Differential protective effects of connective tissue growth factor against Aβ neurotoxicity on neurons and glia

Impaired clearance of amyloid-beta peptide (A beta) leads to abnormal extracellular accumulation of this neurotoxic protein that drives neurodegeneration in sporadic Alzheimer's disease (AD). Connective tissue growth factor (CTGF/CCN2) expression is elevated in plaque-surrounding astrocytes in AD patients. However, the role of CTGF in AD pathogenesis remains unclear. Here we characterized the neuroprotective activity of CTGF. We found that CTGF facilitated A beta uptake and subsequent degradation within primary glia and neuroblastoma cells. CTGF enhanced extracellular A beta degradation via membrane-bound matrix metalloproteinase-14 (MMP14) in glia and extracellular MMP13 in neurons.
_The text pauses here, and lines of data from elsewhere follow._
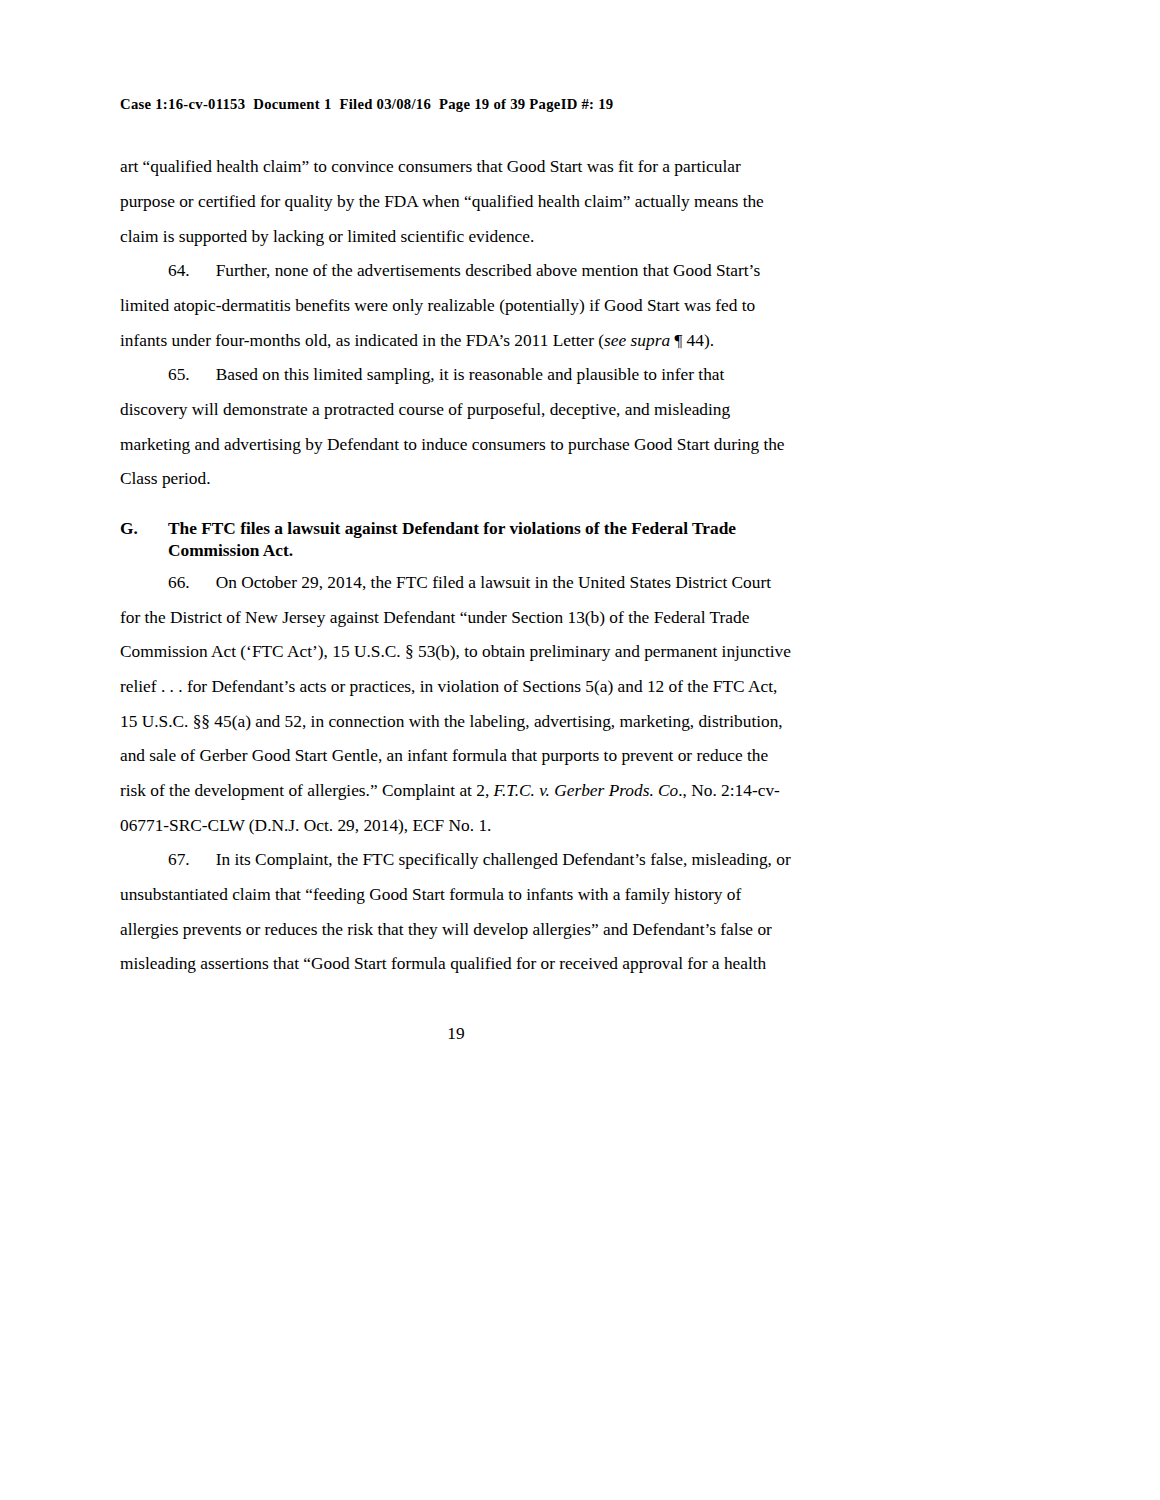Case 1:16-cv-01153 Document 1 Filed 03/08/16 Page 19 of 39 PageID #: 19
art “qualified health claim” to convince consumers that Good Start was fit for a particular purpose or certified for quality by the FDA when “qualified health claim” actually means the claim is supported by lacking or limited scientific evidence.
64. Further, none of the advertisements described above mention that Good Start’s limited atopic-dermatitis benefits were only realizable (potentially) if Good Start was fed to infants under four-months old, as indicated in the FDA’s 2011 Letter (see supra ¶ 44).
65. Based on this limited sampling, it is reasonable and plausible to infer that discovery will demonstrate a protracted course of purposeful, deceptive, and misleading marketing and advertising by Defendant to induce consumers to purchase Good Start during the Class period.
G. The FTC files a lawsuit against Defendant for violations of the Federal Trade Commission Act.
66. On October 29, 2014, the FTC filed a lawsuit in the United States District Court for the District of New Jersey against Defendant “under Section 13(b) of the Federal Trade Commission Act (‘FTC Act’), 15 U.S.C. § 53(b), to obtain preliminary and permanent injunctive relief . . . for Defendant’s acts or practices, in violation of Sections 5(a) and 12 of the FTC Act, 15 U.S.C. §§ 45(a) and 52, in connection with the labeling, advertising, marketing, distribution, and sale of Gerber Good Start Gentle, an infant formula that purports to prevent or reduce the risk of the development of allergies.” Complaint at 2, F.T.C. v. Gerber Prods. Co., No. 2:14-cv-06771-SRC-CLW (D.N.J. Oct. 29, 2014), ECF No. 1.
67. In its Complaint, the FTC specifically challenged Defendant’s false, misleading, or unsubstantiated claim that “feeding Good Start formula to infants with a family history of allergies prevents or reduces the risk that they will develop allergies” and Defendant’s false or misleading assertions that “Good Start formula qualified for or received approval for a health
19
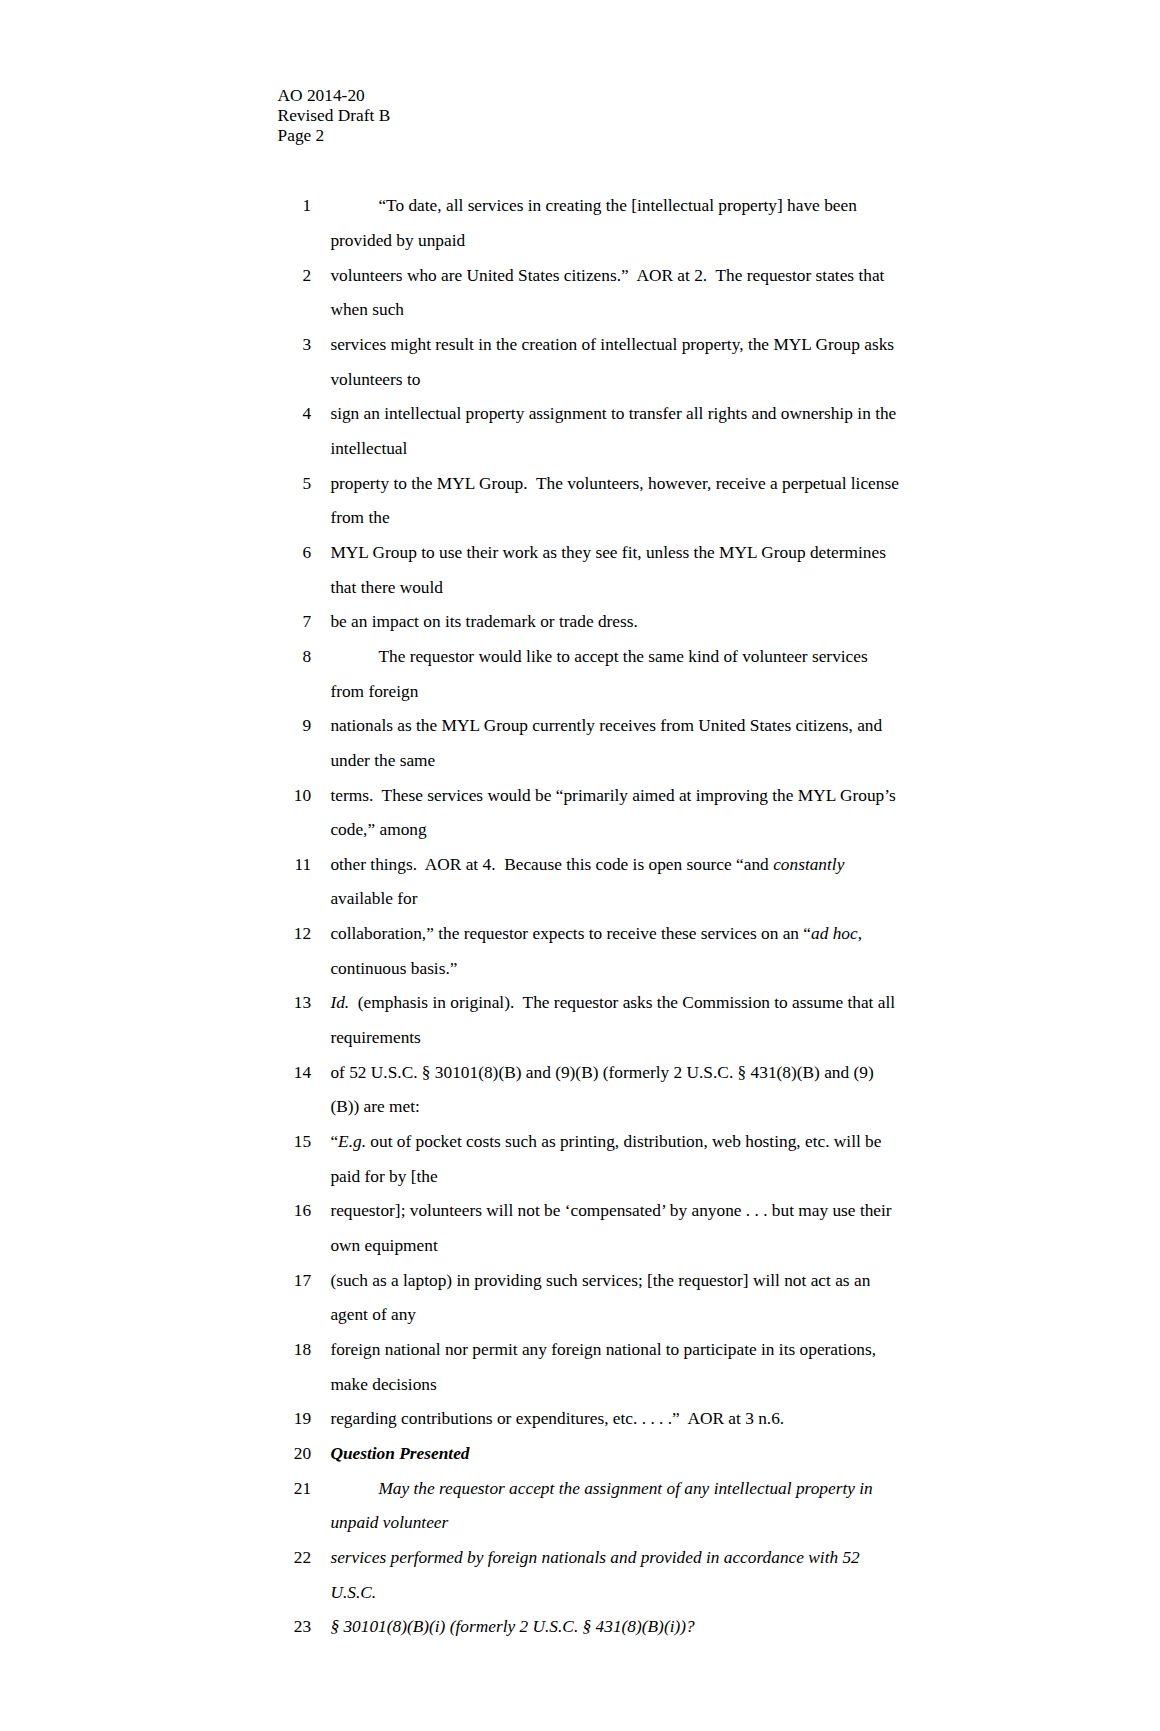AO 2014-20
Revised Draft B
Page 2
“To date, all services in creating the [intellectual property] have been provided by unpaid
volunteers who are United States citizens.” AOR at 2. The requestor states that when such
services might result in the creation of intellectual property, the MYL Group asks volunteers to
sign an intellectual property assignment to transfer all rights and ownership in the intellectual
property to the MYL Group. The volunteers, however, receive a perpetual license from the
MYL Group to use their work as they see fit, unless the MYL Group determines that there would
be an impact on its trademark or trade dress.
The requestor would like to accept the same kind of volunteer services from foreign
nationals as the MYL Group currently receives from United States citizens, and under the same
terms. These services would be “primarily aimed at improving the MYL Group’s code,” among
other things. AOR at 4. Because this code is open source “and constantly available for
collaboration,” the requestor expects to receive these services on an “ad hoc, continuous basis.”
Id. (emphasis in original). The requestor asks the Commission to assume that all requirements
of 52 U.S.C. § 30101(8)(B) and (9)(B) (formerly 2 U.S.C. § 431(8)(B) and (9)(B)) are met:
“E.g. out of pocket costs such as printing, distribution, web hosting, etc. will be paid for by [the
requestor]; volunteers will not be ‘compensated’ by anyone . . . but may use their own equipment
(such as a laptop) in providing such services; [the requestor] will not act as an agent of any
foreign national nor permit any foreign national to participate in its operations, make decisions
regarding contributions or expenditures, etc. . . . .” AOR at 3 n.6.
Question Presented
May the requestor accept the assignment of any intellectual property in unpaid volunteer
services performed by foreign nationals and provided in accordance with 52 U.S.C.
§ 30101(8)(B)(i) (formerly 2 U.S.C. § 431(8)(B)(i))?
In the brain of a Drosophila AD model, glial-expression of CTGF reduced A beta deposits, improved locomotor function, and rescued memory deficits. Neuroprotective potential of CTGF against A beta 42-induced photoreceptor degeneration was disrupted through silencing MMPs. Therefore, CTGF may represent a node for potential AD therapeutics as it intervenes in glia-neuron communication via specific MMPs to alleviate A beta neurotoxicity in the central nervous system.